What we really needed to see was the world’s richest, biggest polluters, agreeing specific and major new emission cuts.

Instead, they continue to kick the can down the ever-lengthening climate crisis road and global emissions are still set to go up, rather than down.

Jamie Livingstone

Meanwhile, world leaders acknowledged that they’ve been leaving the world’s poorest countries to foot the bill for a climate crisis they did least to cause, but they appear perfectly comfortable to continue to leave them to pick up the tab. That’s unconscionable.

While more money is promised to support people to adapt their lives, there has been little clarity about whether or not world leaders would actually plug the financial chasm between the money they’ve long promised developing countries and what they’ve actually delivered, nor if they’d give fairer finance instead of offering the poisoned chalice of loans to countries who can ill afford to take them.
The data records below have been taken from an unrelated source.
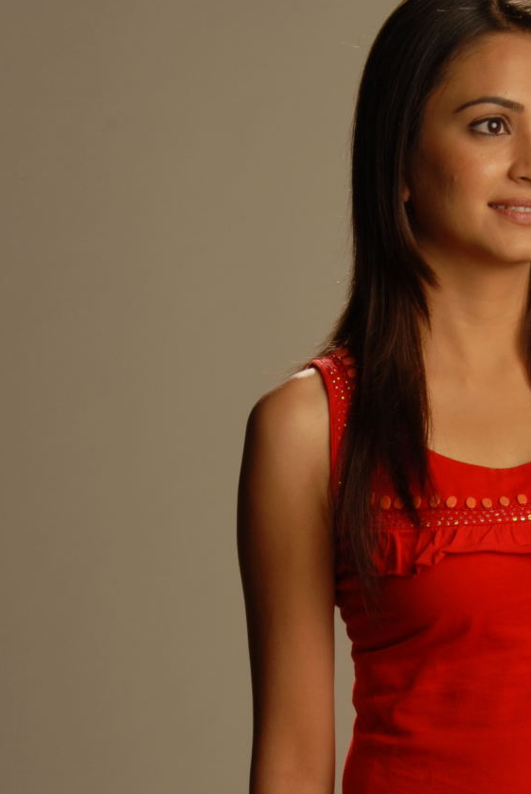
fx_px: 3287
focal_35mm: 149
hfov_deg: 9.2
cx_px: 427
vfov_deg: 13.7
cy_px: 603
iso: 100
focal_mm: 52
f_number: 16
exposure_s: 1/160
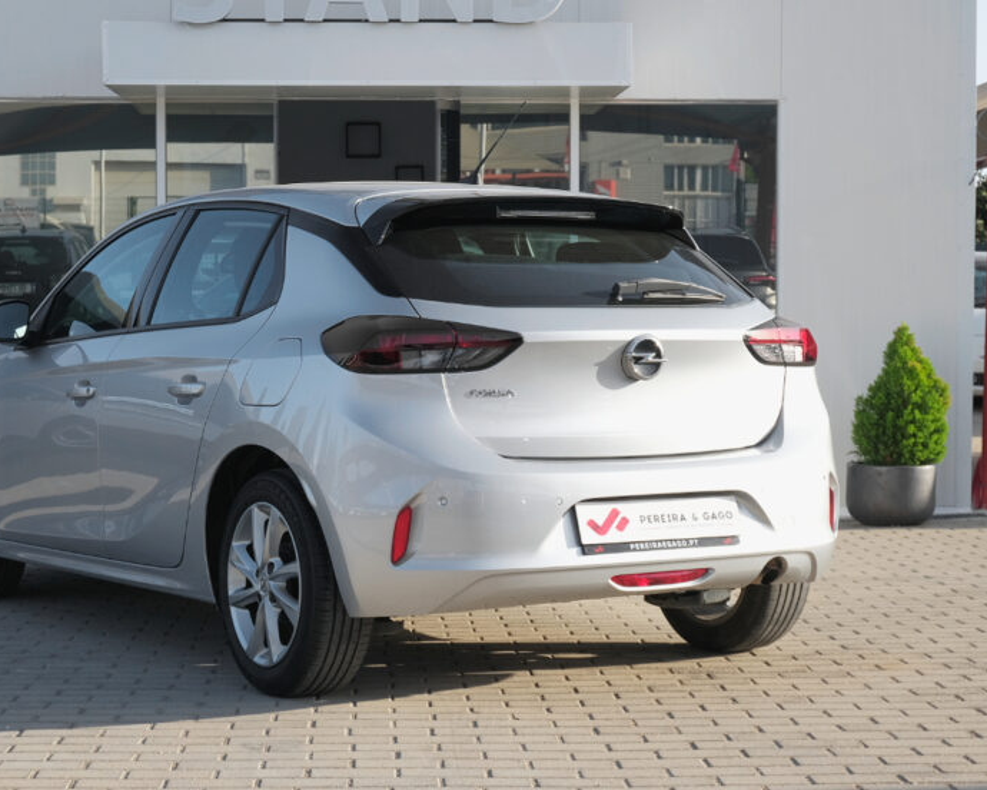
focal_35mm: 71
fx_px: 2074
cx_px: 406
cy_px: 420
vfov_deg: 21.6
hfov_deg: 26.7
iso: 160
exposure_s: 1/160
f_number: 8
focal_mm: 34.3
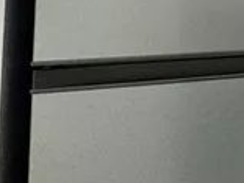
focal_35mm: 72
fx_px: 508
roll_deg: -1.9
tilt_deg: +0.9
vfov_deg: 19.3
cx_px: 610
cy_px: -36
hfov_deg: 14.4
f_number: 2.2
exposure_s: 1/100
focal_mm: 2.22
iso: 80
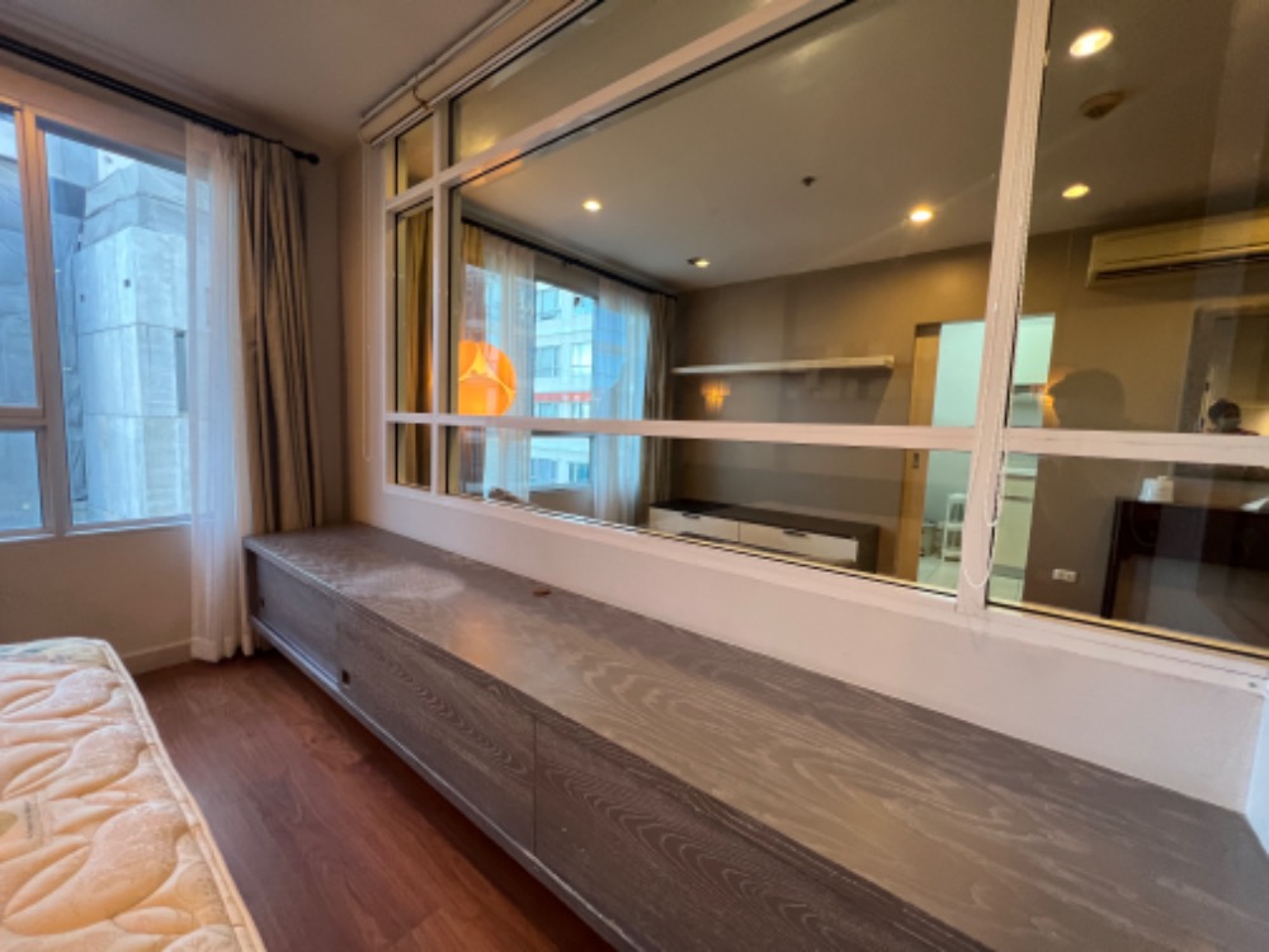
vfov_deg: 89.9
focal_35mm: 13
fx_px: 477
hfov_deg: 106.2
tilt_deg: -5.4
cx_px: 634
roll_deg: -1.2
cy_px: 476
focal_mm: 1.57
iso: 200
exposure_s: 1/100
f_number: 1.8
More positively, Scotland made a pioneering move by becoming the first country in the world to allocate funds to help poor countries already dealing with the irreversible consequences of climate change.

Yet larger, rich nations continued to drag their feet by failing to pay up now for so-called “loss and damage” in recognition of the lives that have already been lost, homes that have become unhabitable and land that has become unfarmable due to climate change.

Cop26 was never going to be the end of the story on climate change but, as former US President Barack Obama said last week during a speech in Glasgow, it needed to “move the ball down the field”. Instead, the ball looks stuck in treacle.

Every fraction of a degree of warming and every delay, costs lives. Action simply can’t wait for Cop27.